Earlier in 2013 we saw something that will create serious issues down the road. The Federal Reserve’s balance sheet seemed to be clearly on its way to $4 trillion in assets. Our projection was that it would likely hit the $4 trillion mark by the end of 2013, and that has now occurred on a daily and week-ending balance basis.
The Federal Reserve’s reported balance sheet for the week ending December 25, 2013, was at $4.071 trillion, and the balance on December 25 was $4.074 trillion. A $10 billion per month of tapering will only slow down the growth of the Fed’s balance sheet. Meanwhile, the balance sheet can continue to grow and grow. It can grow even if the Fed cuts its bond buying in half.
Some $3.759 trillion are of securities held outright. Of that, some $2.204 trillion is held in U.S. Treasury securities. Another $1.497 trillion is held in mortgage securities.
Now go back to before the recession and look at the chart from the Federal Reserve below. This had been handily under $1 trillion before the recession and the bank bailouts. It screamed higher in 2008 and 2009 as the Fed and powers that be raced to save the banks and the financial system.
Through the start of 2011, the balance managed to remain less than $2.5 trillion, and the balance sheet remained under $3 trillion until the start of 2013. Now the $4 trillion mark has been hit due to the $85 billion per month of bond buying.

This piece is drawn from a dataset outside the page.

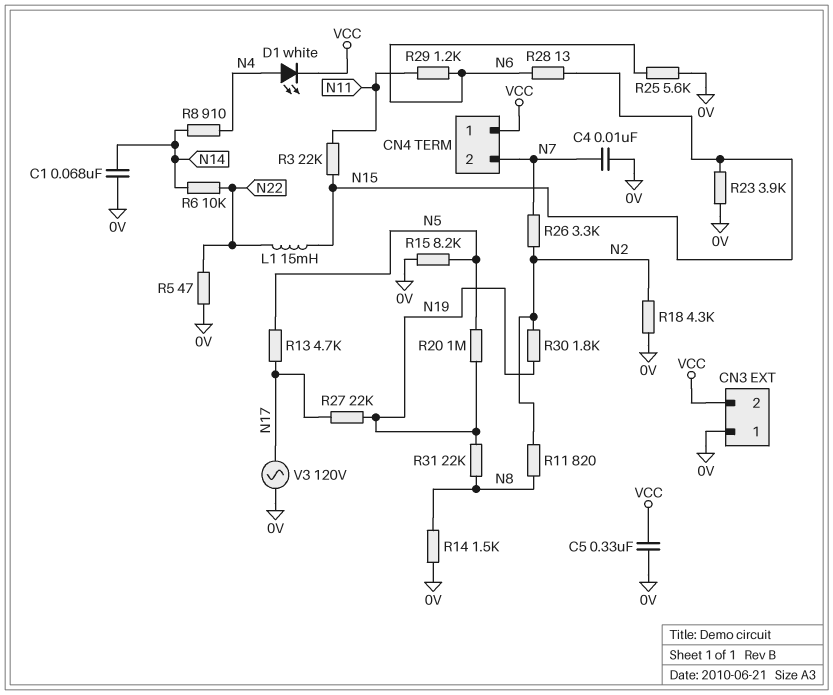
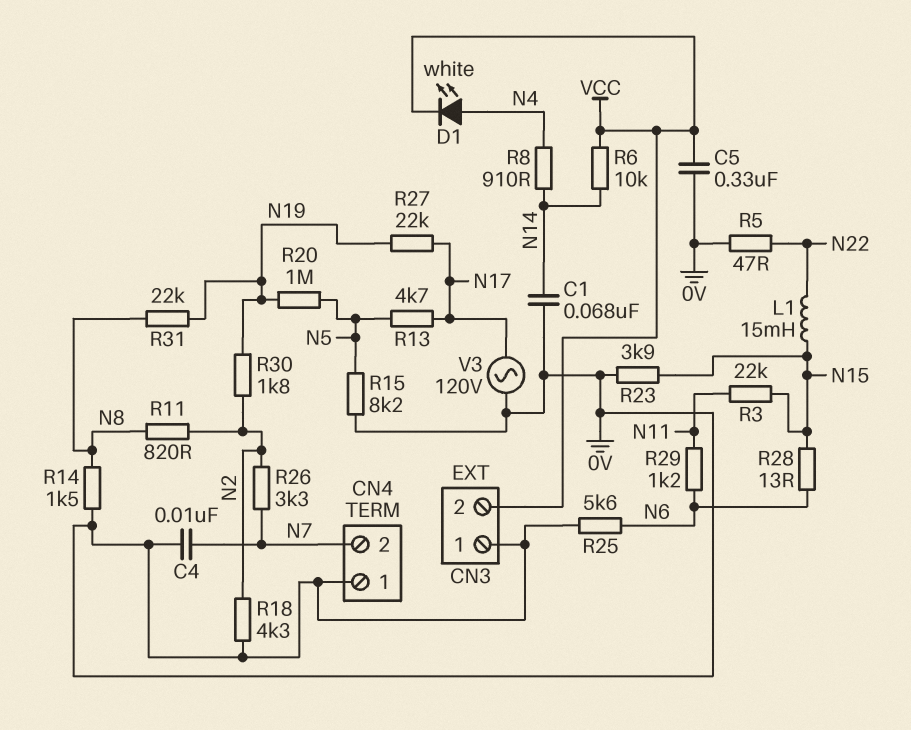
CN4 pin 1: VCC -> 0V
R6: 10k (N14, N22) -> 10k (N14, VCC)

Maybe politicians in favor of quantitative easing will claim through time that the percentage gains from one inflection point to the next were on par with gains around other woes, but the problem now is that a few hundred billion dollars has turned into a few trillion dollars.
Very few people can predict how this balance sheet growth is going to end. Even predicting how the markets will treat the ending is a coin toss. Some fear hyperinflation. Some fear deflation.
Our own take on how the Fed balance sheet growth will end is a scenario that may not yet be legal. That does not mean that laws are broken, but the rules and methods governing them simply do not yet exist.
Stay tuned. This is no longer just your kids’ futures and the financial future of your grandchildren at stake. At some point someone with enough clout somewhere is going to realize that $4 trillion (or $5 trillion in 2014 or 2015) is actually a serious pile of assets that cannot be dealt with in a rapid manner.
The markets consider Janet Yellen a severe dove. She is on track to succeed Ben Bernanke as the chairman of the Federal Reserve. What she will do with the balance sheet is anybody’s guess.